In the copy, include all of the listing exactly and none of its pictures.

====== Information provided ======

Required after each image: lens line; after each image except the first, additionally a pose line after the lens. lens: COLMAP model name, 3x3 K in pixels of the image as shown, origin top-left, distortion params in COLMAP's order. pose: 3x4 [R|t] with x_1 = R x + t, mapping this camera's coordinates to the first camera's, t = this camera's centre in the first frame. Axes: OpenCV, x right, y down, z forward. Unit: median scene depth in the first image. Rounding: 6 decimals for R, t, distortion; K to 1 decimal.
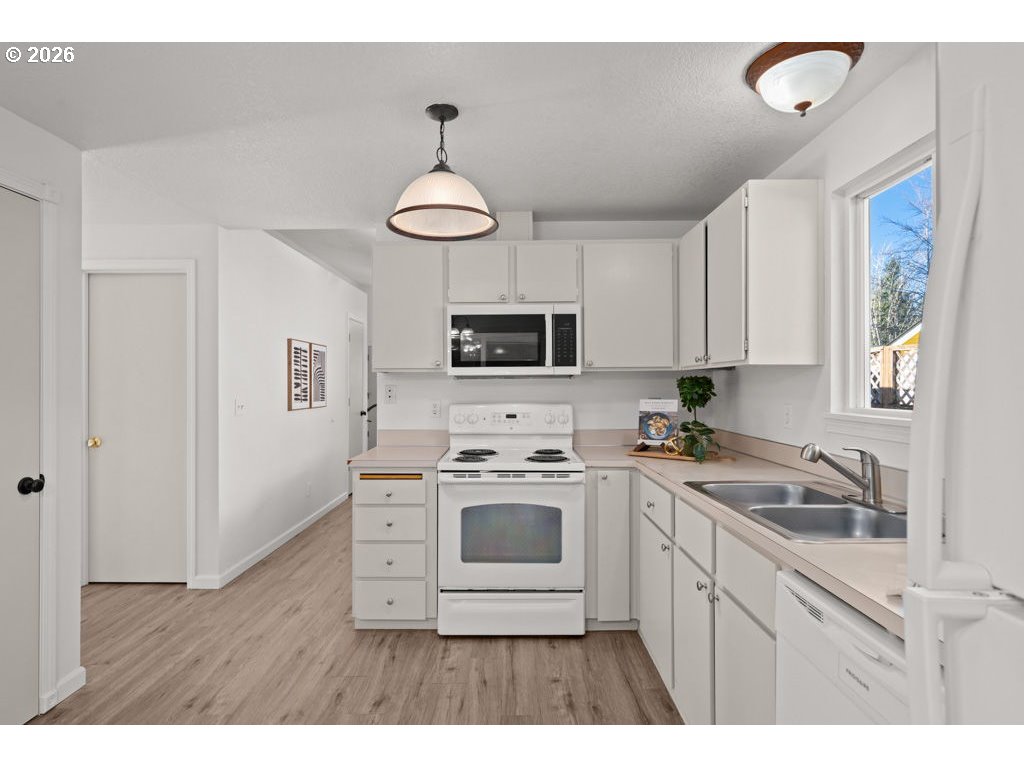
lens RADIAL K [[547.6, 0, 512.0], [0, 547.6, 384.0], [0, 0, 1]] dist [0.001078, 0.000453]
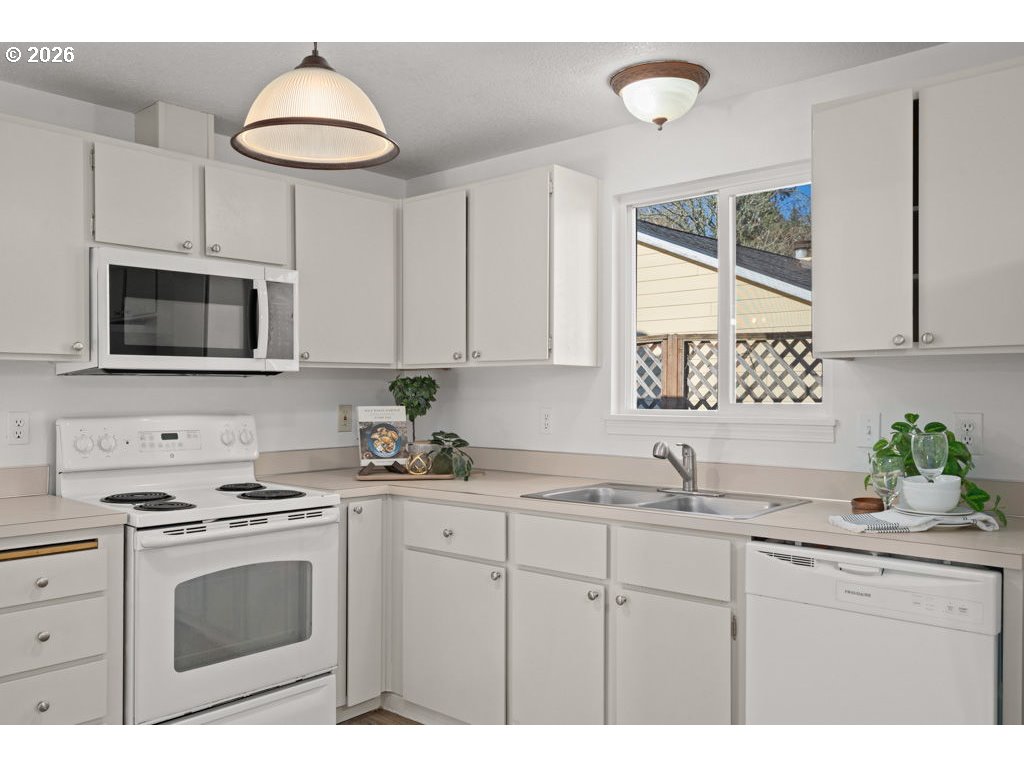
lens RADIAL K [[852.7, 0, 511.6], [0, 852.7, 397.8], [0, 0, 1]] dist [0.001476, -0.000756]
pose [[0.652479, -0.002651, 0.757802, -0.565132], [-0.002163, 0.999983, 0.005361, 0.010660], [-0.757804, -0.005137, 0.652462, 0.089829]]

======

• _Response area_
Required after each image: lens line; after each image except the first, additionally a pose line after the lens. lens: COLMAP model name, 3x3 K in pixels of the image as shown, origin top-left, distortion params in COLMAP's order. pose: 3x4 [R|t] with x_1 = R x + t, mapping this camera's coordinates to the first camera's, t = this camera's centre in the first frame. Axes: OpenCV, x right, y down, z forward. Unit: median scene depth in the first image. Rounding: 6 decimals for R, t, distortion; K to 1 decimal.
lens RADIAL K [[547.6, 0, 512.0], [0, 547.6, 384.0], [0, 0, 1]] dist [0.001078, 0.000453]
lens RADIAL K [[852.7, 0, 511.6], [0, 852.7, 397.8], [0, 0, 1]] dist [0.001476, -0.000756]
pose [[0.652479, -0.002651, 0.757802, -0.565132], [-0.002163, 0.999983, 0.005361, 0.010660], [-0.757804, -0.005137, 0.652462, 0.089829]]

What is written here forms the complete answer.